Hi all. A few times ago we had a problem with a hardisk with bad blocks. We got filesystem errors on both primary and secondary. I though is the bad disk's fault, we changed it, we got no error on the dell tests, so it looked like the problem was solved. But it wasn't so, we started to get errors all the time we ran fsck on all partitions, we upgraded to 0.7.10, upgraded the kernel to 2.6.10-gentoo-r6 I destroyed the partitions (meta data and the one we wanted mirrored) but we still got errors. If I leave the primary (let's call it d2) unconnected to secondary (d1), it runs fine. I started to do some tests on d1, putting around 60 Boonies to run in the same time. On all tests drbd was in WFCOnnection state. The machine keeps erroring out about the filesystem. I trying to use the device without drbd, it ran fine, for 24 hours. With drbd without debug on, it error in 1-5 hours, no exceptions. I compiled drbd with debug on, and, surprise, it ran fine for over 48 hours. I did the tests a few times, 24 hours min, the machine runs fine only with debug_all_symbols defined in drbd_config.h.
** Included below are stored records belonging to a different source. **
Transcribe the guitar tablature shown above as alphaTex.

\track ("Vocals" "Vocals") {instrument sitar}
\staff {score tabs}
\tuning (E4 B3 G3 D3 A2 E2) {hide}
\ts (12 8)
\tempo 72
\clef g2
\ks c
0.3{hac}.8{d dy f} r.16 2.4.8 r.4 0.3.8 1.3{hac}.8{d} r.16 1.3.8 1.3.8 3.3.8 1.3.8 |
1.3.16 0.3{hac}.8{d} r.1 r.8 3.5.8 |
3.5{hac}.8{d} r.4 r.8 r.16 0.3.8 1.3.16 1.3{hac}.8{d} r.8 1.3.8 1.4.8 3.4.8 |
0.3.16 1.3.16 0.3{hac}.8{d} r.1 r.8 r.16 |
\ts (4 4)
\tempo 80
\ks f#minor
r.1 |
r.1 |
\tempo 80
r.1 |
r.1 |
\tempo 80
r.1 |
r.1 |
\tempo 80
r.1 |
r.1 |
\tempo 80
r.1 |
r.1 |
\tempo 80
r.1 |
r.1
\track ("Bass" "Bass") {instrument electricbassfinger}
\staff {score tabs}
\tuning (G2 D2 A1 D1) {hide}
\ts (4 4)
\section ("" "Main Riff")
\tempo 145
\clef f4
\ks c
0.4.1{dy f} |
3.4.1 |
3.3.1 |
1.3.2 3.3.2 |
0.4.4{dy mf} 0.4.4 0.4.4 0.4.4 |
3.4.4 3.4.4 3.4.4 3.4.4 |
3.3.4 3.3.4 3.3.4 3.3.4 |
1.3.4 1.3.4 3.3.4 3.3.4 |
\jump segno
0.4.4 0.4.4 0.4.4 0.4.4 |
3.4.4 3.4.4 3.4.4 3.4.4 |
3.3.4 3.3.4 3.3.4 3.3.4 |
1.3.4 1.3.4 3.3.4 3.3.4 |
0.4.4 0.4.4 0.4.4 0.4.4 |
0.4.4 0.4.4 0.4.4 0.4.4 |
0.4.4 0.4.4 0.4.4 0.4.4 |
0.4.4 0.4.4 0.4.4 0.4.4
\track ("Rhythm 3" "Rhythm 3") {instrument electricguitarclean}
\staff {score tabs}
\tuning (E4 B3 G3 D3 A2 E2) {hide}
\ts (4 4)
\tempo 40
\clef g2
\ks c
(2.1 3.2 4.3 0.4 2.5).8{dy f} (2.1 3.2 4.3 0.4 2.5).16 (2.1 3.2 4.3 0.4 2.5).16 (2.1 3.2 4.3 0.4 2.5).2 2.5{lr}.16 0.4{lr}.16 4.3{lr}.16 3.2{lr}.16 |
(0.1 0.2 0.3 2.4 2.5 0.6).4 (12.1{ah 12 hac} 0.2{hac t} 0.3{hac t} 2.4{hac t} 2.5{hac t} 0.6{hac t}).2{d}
The errors we get are: EXT3-fs error (device XXXX) in start transaction: Journal has aborted EXT3-fs error (device XXXX) in ext3_ordered_writepage: IO failure EXT3-fs error (device XXXX) in ext3_find_entry: reading directory #asd offset n EXT3-fs error (device XXXX) in ext3_get_inode_loc: unable to read inode block inode - xxx block -xxx EXT3-fs error (device XXXX) ext3_journal_start_db: Detected aborted journal - Remounting read only I put XXXx in place of device because we get errors about all the mounted devices. Does anyone knows why this behavior without debug on drbd? Thank You. Florin Cazacu.